> _Work to be completed_:
Find every line in the rows below that contains the string "Выездной", and copy each of those lines in full.

(Saved data entries)
-------------------------
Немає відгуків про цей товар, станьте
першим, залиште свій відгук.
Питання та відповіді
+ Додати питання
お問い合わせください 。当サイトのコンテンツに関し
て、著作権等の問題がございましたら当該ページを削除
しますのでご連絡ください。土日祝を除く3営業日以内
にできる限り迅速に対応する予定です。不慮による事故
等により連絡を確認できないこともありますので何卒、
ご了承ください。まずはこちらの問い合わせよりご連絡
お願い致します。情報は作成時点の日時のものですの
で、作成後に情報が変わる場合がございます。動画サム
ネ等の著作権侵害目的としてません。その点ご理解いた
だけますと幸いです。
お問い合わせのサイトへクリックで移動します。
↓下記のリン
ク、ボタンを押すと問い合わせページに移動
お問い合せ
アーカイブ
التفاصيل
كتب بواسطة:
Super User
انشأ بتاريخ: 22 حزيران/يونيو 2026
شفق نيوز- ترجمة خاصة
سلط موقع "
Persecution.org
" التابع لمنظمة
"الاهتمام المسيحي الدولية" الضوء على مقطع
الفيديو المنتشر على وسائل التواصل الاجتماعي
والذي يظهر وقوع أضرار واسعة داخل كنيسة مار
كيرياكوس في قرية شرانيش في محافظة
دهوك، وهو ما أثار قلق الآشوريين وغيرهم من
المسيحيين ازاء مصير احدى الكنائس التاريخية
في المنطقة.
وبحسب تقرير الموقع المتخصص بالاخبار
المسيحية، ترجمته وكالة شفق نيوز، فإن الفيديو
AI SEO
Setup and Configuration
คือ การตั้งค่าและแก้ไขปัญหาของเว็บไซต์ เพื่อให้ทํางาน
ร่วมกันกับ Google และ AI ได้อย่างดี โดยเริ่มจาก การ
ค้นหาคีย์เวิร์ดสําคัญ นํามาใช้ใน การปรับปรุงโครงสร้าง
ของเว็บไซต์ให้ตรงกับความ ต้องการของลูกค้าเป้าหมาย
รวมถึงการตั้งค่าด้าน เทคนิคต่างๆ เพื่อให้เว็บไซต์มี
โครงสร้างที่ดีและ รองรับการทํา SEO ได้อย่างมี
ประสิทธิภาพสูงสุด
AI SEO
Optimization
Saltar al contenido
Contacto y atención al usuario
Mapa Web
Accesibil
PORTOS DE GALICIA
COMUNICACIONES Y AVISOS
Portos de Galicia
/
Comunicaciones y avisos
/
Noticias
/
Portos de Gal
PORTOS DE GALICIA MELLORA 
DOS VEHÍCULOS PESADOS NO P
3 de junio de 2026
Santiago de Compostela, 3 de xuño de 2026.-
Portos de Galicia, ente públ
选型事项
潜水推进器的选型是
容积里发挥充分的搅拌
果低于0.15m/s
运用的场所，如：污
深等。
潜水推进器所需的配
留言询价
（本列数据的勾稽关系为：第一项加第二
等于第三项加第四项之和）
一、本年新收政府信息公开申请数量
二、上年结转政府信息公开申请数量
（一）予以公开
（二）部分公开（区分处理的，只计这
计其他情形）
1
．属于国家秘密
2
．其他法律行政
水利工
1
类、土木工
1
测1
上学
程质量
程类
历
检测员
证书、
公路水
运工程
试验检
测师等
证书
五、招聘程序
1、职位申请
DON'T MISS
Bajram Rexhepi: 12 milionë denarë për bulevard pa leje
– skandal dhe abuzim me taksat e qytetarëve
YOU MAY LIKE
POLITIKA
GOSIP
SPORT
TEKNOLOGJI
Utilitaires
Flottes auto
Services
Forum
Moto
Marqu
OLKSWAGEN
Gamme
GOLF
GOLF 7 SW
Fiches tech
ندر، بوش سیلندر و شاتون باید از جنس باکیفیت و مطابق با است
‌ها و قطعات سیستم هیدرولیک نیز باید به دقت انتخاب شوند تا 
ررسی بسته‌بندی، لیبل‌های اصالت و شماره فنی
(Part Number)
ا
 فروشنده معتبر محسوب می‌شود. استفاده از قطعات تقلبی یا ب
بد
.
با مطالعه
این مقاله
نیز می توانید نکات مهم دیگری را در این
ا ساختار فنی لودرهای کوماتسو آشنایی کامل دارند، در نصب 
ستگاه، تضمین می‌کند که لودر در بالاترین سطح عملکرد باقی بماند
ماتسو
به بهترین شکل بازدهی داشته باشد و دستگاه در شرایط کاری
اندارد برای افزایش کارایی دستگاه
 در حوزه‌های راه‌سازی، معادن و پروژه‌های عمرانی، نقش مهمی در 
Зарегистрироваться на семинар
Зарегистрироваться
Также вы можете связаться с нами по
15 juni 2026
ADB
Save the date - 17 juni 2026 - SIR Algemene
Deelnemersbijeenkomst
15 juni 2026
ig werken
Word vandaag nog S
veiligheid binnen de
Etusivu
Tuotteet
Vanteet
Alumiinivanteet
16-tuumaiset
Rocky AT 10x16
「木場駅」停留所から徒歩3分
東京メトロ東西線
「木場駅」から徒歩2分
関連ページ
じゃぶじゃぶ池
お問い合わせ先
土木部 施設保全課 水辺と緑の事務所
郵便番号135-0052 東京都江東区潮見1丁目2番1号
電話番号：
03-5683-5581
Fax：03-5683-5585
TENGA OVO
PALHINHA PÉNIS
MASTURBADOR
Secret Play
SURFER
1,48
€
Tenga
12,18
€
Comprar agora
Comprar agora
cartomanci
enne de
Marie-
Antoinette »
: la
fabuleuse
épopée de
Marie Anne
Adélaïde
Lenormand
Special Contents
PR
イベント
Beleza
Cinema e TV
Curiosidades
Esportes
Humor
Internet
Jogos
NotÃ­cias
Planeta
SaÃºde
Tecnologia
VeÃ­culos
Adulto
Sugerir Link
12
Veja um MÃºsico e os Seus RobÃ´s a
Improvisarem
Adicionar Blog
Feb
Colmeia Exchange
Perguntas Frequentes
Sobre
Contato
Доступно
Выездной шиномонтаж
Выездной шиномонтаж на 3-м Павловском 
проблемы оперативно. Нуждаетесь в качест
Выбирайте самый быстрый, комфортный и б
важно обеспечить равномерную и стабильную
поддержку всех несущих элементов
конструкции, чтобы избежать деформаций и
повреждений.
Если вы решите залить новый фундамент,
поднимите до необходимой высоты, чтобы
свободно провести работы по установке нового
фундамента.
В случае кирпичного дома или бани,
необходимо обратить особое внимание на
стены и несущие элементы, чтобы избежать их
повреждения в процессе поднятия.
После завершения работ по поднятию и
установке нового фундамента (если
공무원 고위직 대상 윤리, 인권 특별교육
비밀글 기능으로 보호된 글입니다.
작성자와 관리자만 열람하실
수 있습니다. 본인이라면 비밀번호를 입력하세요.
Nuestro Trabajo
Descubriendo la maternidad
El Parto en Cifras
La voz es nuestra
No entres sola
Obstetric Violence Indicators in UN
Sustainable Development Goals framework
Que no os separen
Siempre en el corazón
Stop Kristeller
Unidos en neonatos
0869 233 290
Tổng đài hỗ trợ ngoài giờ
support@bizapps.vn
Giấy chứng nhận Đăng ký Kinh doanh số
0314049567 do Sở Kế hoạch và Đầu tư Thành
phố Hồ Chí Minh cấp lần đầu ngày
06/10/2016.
-------------------------
> _Result of this task_:
Выездной шиномонтаж
Выездной шиномонтаж на 3-м Павловском 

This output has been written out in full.